Summary: Best Debt Relief Companies of April 2024
CompanyForbes Advisor RatingBBB Rating
Accredited Debt Relief4.0A+
Money Management International4.0A+
CuraDebt3.9A+
New Era Debt Solutions3.8A+
3 more rows
Apr 1, 2024

Is the National debt relief Program legit? ›

National Debt Relief is a legitimate company providing debt relief services. The company was founded in 2009 and is a member of the American Association for Debt Resolution (AADR). It's certified by the International Association of Professional Debt Arbitrators (IAPDA), and is accredited by the BBB.

What are the 3 C's of credit? ›

The factors that determine your credit score are called The Three C's of Credit – Character, Capital and Capacity.

Do debt consolidation loans close your credit cards? ›

Do you have to close credit cards after debt consolidation? The short answer is 'no'. Your credit card balance should go down to zero, but your card should remain active and open. If you'd like to close your account at that point, then you can, but there might be benefits to keeping your cards open.

Do Banks do debt consolidation loans? ›

Banks, credit unions, and installment loan lenders may offer debt consolidation loans. These loans convert many of your debts into one loan payment, simplifying how many payments you have to make. These offers also might be for lower interest rates than what you're currently paying.

How long do you have to pay off a consolidation loan? ›

Consolidation can lower your monthly payment by providing access to additional income-driven repayment plans or by giving you more time to repay your loan (up to 30 years) if you choose the Standard or Graduated repayment plan.

How long do you have to pay off a debt consolidation loan? ›

When you consolidate debt, the repayment timeline starts from day one and may extend as long as seven years. Your overall monthly payment may be lower than you're used to, but interest will accrue for a longer period of time. To sidestep this issue, budget for monthly payments that exceed the minimum loan payment.

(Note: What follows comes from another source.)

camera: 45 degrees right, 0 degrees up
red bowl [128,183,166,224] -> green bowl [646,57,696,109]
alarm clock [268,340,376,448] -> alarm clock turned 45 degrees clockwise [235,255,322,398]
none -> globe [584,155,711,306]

Can I buy a house after debt consolidation? ›

Debt settlement could saddle you with more financial problems, like lower credit scores and a bill from the IRS, both of which could make it harder to qualify for a mortgage. Ultimately you can still get a mortgage after debt settlement, but you have to approach the process with some strategy and caution.

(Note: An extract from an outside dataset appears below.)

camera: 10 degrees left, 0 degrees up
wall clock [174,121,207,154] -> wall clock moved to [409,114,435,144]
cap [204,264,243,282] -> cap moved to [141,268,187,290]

How can I consolidate my debt without affecting my credit score? ›

Best Options to Consolidate Debt Without Hurting Your Credit
  1. Personal Loans. A personal loan is one of the most common methods of merging multiple debts into one. ...
  2. Home Equity Loans. With a home equity loan, you can borrow against your home's equity and use the money to pay off existing debts. ...
  3. Balance Transfers.
Sep 13, 2023

Top Articles
Latest Posts
Article information

Author: Golda Nolan II

Last Updated:

Views: 6357

Rating: 4.8 / 5 (58 voted)

Reviews: 81% of readers found this page helpful

Author information

Name: Golda Nolan II

Birthday: 1998-05-14

Address: Suite 369 9754 Roberts Pines, West Benitaburgh, NM 69180-7958

Phone: +522993866487

Job: Sales Executive

Hobby: Worldbuilding, Shopping, Quilting, Cooking, Homebrewing, Leather crafting, Pet

Introduction: My name is Golda Nolan II, I am a thoughtful, clever, cute, jolly, brave, powerful, splendid person who loves writing and wants to share my knowledge and understanding with you.